• DATA RECORDS
##############################
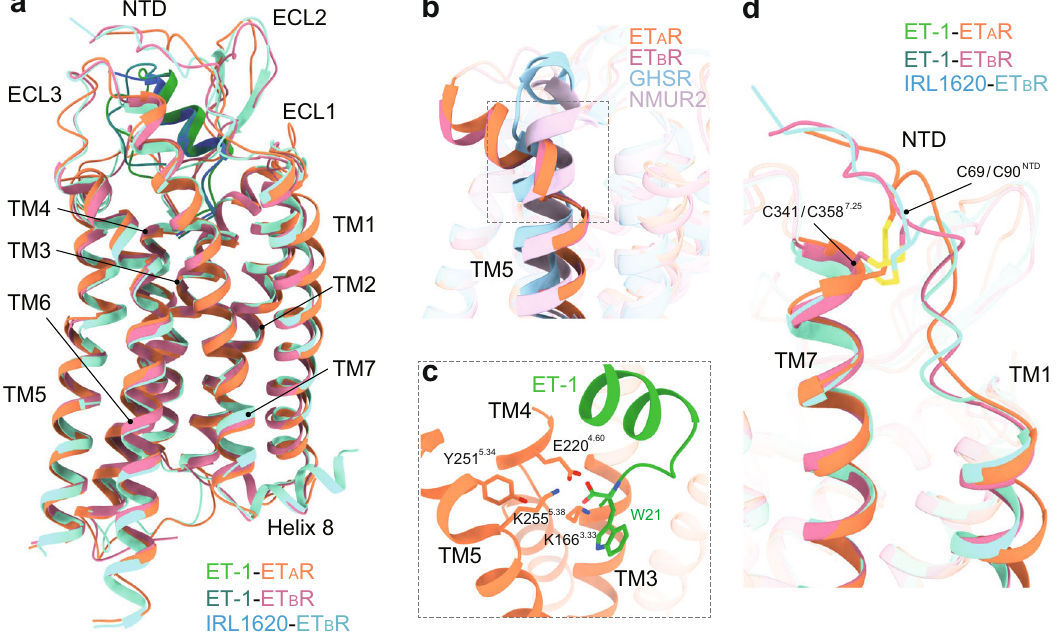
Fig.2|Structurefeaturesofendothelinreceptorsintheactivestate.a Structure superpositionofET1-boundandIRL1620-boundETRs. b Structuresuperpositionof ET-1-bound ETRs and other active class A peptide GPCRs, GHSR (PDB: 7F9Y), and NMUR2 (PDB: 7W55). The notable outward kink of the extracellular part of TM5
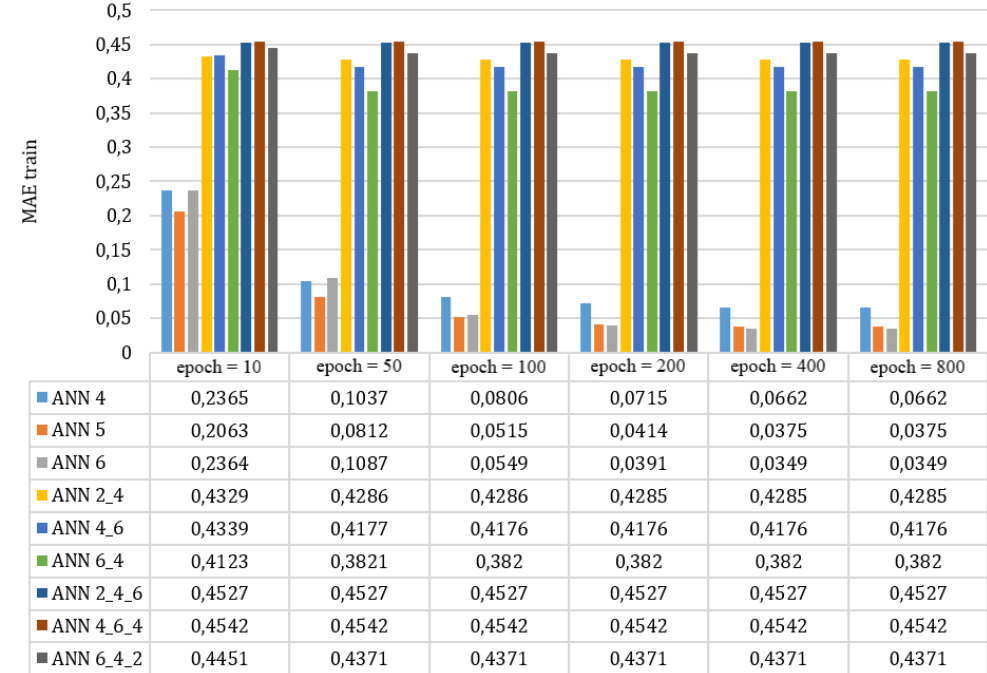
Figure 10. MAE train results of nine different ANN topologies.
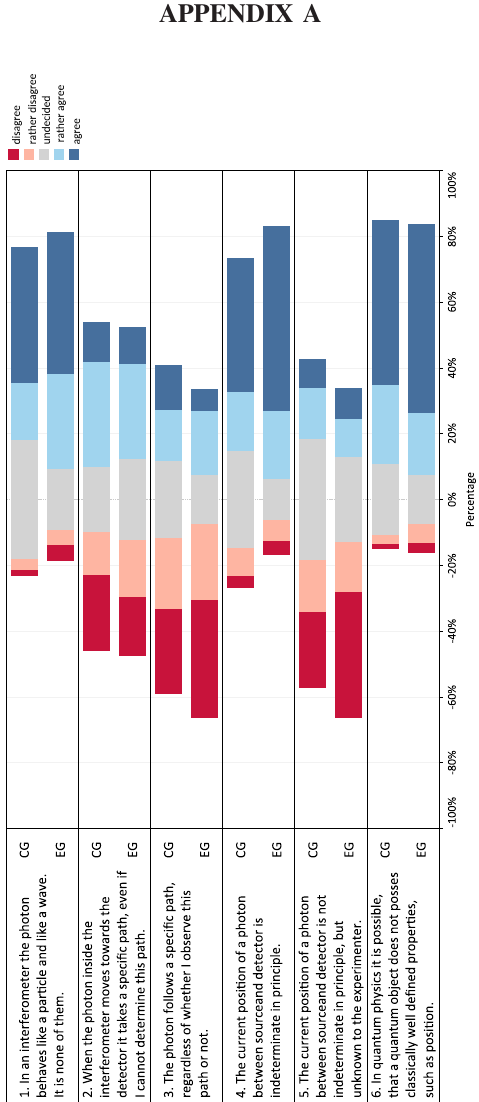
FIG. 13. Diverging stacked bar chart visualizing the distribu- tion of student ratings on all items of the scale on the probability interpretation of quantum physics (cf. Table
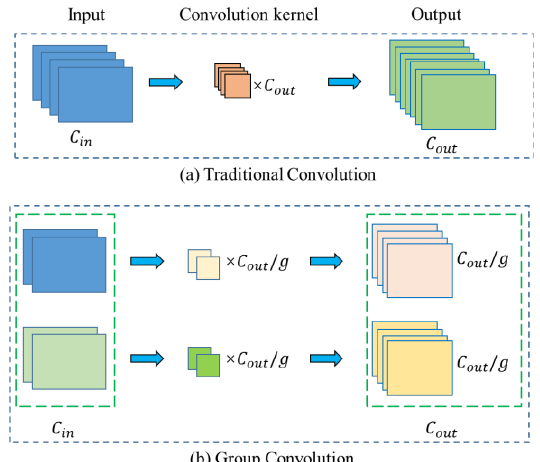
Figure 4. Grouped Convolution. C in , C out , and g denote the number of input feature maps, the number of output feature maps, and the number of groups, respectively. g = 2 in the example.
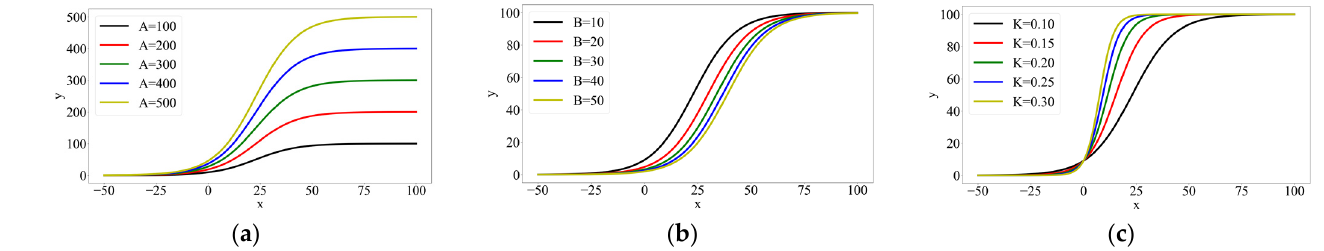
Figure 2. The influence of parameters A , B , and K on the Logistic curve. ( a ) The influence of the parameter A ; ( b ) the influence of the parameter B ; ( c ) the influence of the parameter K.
##############################
• EXERCISE OBJECTIVE
Starting with the line that contains "Figure 10. MAE", reproduce every line to the end of the material above, both end lines included, exactly and with no pictures.

• SOLUTION TO THIS TASK
Figure 10. MAE train results of nine different ANN topologies.
FIG. 13. Diverging stacked bar chart visualizing the distribu- tion of student ratings on all items of the scale on the probability interpretation of quantum physics (cf. Table
Figure 4. Grouped Convolution. C in , C out , and g denote the number of input feature maps, the number of output feature maps, and the number of groups, respectively. g = 2 in the example.
Figure 2. The influence of parameters A , B , and K on the Logistic curve. ( a ) The influence of the parameter A ; ( b ) the influence of the parameter B ; ( c ) the influence of the parameter K.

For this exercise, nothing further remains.